Report, word for word, every line of the material that contains "default".

= = = = = = =

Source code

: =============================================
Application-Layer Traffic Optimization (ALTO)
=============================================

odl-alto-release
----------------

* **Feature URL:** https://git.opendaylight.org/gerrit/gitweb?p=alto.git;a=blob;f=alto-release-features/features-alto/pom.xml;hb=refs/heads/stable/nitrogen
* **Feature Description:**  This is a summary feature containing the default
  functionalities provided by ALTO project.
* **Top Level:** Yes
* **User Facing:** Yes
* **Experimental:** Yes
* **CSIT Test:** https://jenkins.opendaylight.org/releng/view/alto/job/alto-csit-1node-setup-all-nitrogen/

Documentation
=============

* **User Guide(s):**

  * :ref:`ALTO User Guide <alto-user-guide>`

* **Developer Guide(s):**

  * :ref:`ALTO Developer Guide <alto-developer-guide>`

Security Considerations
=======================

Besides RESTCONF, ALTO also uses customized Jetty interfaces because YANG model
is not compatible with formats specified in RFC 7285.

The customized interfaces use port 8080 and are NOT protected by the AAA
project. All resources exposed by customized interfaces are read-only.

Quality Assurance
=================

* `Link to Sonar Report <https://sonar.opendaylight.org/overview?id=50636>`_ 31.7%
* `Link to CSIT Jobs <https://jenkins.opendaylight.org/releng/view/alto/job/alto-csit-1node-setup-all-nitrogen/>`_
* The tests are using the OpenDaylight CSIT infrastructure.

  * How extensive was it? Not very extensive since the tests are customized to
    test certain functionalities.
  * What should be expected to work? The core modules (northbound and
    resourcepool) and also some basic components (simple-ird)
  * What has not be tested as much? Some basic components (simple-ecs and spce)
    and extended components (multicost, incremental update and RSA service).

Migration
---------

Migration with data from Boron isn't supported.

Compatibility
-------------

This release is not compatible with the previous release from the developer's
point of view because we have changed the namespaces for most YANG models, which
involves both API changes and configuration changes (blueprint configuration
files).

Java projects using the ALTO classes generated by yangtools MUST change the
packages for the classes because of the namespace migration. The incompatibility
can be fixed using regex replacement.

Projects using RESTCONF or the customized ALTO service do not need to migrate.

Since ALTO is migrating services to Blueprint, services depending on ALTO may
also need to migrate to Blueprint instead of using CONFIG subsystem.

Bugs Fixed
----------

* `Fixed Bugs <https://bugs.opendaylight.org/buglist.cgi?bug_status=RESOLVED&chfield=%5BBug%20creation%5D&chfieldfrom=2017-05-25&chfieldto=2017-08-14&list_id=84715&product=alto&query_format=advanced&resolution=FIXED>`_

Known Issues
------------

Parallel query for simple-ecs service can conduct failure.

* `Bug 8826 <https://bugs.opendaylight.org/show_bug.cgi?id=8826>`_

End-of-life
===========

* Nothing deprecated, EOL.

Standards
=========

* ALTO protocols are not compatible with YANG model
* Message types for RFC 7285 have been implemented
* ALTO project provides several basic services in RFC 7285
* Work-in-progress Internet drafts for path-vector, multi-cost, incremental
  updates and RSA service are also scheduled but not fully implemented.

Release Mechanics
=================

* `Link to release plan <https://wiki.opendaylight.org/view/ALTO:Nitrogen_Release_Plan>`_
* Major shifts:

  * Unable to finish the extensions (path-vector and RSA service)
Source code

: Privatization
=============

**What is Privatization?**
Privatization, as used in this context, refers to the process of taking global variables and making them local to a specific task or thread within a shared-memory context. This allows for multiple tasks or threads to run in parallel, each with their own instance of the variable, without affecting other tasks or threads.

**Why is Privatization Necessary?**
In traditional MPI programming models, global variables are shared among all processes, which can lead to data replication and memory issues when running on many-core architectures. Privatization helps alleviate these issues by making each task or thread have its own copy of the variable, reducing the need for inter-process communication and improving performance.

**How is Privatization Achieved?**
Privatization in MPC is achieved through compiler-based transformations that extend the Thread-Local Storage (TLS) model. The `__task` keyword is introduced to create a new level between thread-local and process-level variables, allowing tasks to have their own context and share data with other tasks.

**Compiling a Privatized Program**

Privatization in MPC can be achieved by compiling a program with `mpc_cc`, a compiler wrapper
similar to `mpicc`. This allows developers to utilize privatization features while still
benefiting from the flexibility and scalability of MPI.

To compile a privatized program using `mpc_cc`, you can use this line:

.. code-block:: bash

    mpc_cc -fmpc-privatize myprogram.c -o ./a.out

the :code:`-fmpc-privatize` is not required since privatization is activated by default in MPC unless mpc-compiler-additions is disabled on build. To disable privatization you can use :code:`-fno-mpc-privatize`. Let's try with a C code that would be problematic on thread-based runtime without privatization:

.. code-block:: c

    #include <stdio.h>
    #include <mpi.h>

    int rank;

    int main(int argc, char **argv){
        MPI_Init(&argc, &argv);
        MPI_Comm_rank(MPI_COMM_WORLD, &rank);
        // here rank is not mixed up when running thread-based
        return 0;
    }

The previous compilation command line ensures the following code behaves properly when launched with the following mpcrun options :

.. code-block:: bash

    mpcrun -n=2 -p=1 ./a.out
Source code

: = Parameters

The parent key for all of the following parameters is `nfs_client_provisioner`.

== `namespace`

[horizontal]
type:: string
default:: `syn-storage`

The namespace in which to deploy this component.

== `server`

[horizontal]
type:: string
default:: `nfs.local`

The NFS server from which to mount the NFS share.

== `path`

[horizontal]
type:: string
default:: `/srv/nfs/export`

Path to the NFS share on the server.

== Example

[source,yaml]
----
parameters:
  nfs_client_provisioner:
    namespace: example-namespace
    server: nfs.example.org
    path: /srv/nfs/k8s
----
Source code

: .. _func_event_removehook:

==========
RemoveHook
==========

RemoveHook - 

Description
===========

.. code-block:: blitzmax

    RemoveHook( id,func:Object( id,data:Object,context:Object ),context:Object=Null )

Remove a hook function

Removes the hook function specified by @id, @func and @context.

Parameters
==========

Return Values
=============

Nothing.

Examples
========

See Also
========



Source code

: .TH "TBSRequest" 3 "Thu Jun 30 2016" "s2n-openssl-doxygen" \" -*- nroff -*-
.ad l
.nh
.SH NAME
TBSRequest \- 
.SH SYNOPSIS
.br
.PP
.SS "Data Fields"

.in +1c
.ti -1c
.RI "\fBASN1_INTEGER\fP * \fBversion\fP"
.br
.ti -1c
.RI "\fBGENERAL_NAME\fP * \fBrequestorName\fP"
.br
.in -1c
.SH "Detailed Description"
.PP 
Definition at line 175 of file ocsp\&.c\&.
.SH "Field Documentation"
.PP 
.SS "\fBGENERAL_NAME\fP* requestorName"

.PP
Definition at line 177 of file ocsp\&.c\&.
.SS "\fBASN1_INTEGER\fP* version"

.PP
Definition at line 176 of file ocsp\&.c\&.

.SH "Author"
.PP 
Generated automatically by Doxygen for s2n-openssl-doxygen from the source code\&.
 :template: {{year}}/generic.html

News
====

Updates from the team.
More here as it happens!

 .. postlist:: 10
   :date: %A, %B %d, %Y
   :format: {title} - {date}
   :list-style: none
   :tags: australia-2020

= = = = = = =

## ANSWER SECTION
* **Feature Description:**  This is a summary feature containing the default
the :code:`-fmpc-privatize` is not required since privatization is activated by default in MPC unless mpc-compiler-additions is disabled on build. To disable privatization you can use :code:`-fno-mpc-privatize`. Let's try with a C code that would be problematic on thread-based runtime without privatization:
default:: `syn-storage`
default:: `nfs.local`
default:: `/srv/nfs/export`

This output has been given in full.